29/03/2020
Ängst in der Corona-Krise
Diese Krise macht uns Angst. So viel Angst, dass sich die Situation für viele von uns schwer aushalten lässt. Wir reagieren mit Panik und Hamsterkäufen. Unsere Gedanken verlieren sich in vielen Schreckensszenarien oder wir reagieren mit Ignoranz.
Was kann helfen mit den Ängsten umzugehen?
Grundsätzlich ist Angst ein wichtiges und sinnvolles Gefühl. Es warnt vor realen Bedrohungen und stellt uns Energie zur Verfügung, damit wir für Flucht oder Kampf gut gerüstet sind.
Jetzt gerade haben wir die Situation, in der viele von uns sich – noch – nicht in einer Situation der realen Bedrohung befinden. Viele von uns sind – noch – gesund und gut versorgt. Und trotzdem sind die Ängste da.
Sie beziehen sich auf Zukünftiges, auf Dinge, die sich
- noch - nicht konkret fassen lassen: die eigene Gesundheit, die wirtschaftliche Existenz, auf Gesundheit und Existenz der Menschen, die uns nahestehen, auf die Zukunft der Welt.
Manchmal nimmt diese Angst vor Zukünftigem eine Dimension ein, die nicht hilfreich ist. Sie bedroht uns, sie lähmt oder blockiert jeden anderen Gedanken. Zu große Angst versperrt den Zugriff auf unsere Vernunft und unser Wissen.
Warum ist das so?
Dafür eine sehr vereinfachte Erläuterung, wie unser Gehirn funktioniert:
Der älteste Teil, das Reptilienhirn, stammt noch aus den Zeiten des Säbelzahntigers. Es reagiert reflexartig und kann nur drei Dinge: Kampf, Flucht oder Starre.
Der mittlere Teil ist das Limbische System. Hier befinden sich die Emotionen, also Freude, Ärger, Trauer und auch die Angst. Und hier befindet sich auch die Amygdala.

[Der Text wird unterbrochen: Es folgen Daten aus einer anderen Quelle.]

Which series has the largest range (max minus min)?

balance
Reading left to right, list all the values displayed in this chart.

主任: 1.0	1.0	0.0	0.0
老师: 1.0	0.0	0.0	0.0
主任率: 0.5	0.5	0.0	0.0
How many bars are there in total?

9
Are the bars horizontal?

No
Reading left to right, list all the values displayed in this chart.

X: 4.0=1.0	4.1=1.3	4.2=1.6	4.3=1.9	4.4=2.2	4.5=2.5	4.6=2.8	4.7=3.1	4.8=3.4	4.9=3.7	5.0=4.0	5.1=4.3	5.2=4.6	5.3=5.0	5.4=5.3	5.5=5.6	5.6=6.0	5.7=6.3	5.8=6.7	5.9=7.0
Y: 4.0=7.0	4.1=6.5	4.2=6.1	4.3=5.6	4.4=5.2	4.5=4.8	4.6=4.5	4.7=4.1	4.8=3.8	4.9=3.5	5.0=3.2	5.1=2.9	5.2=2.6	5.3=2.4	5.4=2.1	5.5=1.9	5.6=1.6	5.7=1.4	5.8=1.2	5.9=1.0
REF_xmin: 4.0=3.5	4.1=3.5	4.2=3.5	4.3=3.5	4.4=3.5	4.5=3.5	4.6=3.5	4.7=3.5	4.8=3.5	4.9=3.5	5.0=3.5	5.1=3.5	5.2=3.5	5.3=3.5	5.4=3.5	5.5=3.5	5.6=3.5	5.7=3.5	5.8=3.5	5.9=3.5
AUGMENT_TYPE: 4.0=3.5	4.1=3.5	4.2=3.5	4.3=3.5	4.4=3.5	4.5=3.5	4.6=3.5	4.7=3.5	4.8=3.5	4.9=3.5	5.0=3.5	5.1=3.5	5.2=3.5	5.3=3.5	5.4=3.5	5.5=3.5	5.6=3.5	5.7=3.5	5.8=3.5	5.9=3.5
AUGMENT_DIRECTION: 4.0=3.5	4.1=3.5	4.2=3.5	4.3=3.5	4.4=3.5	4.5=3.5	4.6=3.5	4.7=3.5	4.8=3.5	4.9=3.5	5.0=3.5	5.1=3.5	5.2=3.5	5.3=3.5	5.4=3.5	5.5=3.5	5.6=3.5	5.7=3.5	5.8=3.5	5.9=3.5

Sie ist für unsere Sicherheit zuständig. Sie prüft zu jeder Sekunde, ob es hier gerade sicher ist. Sie greift dafür auf all das zurück, was wir erlebt und erfahren haben.
Und es gibt den jüngsten Teil unseres Gehirns der für Denken und Planen zuständig ist, der Neocortex, ich nenne ihn einmal den Professor.
Die Besonderheit der jetzigen Situation: sie ist völlig neu, niemand hat so etwas schon erlebt. Für unsere Amygdala bedeutet das, dass ihr für ihre Prüfung so etwas wie „Referenzerfahrungen“ fehlen. Sie kann keine „Bewertung“ der Situation vornehmen. Im Interesse der Sicherheit meldet sie mindestens „Achtung! unbekannt“. Und dann hängt es von Genetik und von unseren Vorerfahrungen im Leben ab, ob sie bei „Achtung, unbekannt“ bleibt oder auf „Achtung, Unbekanntes ist gefährlich“ schaltet. Kommt sie an irgendeiner Stelle bei ihrer „Sicherheitsprüfung“ zu dem Schluss „gefährlich“, dann kommt die Angst hinzu und das Reptilienhirn wird aktiv. Das Reptilienhirn reagiert dann reflexartig mit einer seiner drei Handlungsmöglichkeiten: Flucht, Kampf oder Starre.
Die Verbindung zum Professor mit seinen vielfältigen und überlegten Handlungsmöglichkeiten wird gekappt, er wird nicht garnicht gefragt.
Wenn wir dann auch statt Kampf oder Flucht noch nur Ausharren und Abwarten sollen, wird das Aushalten schwierig.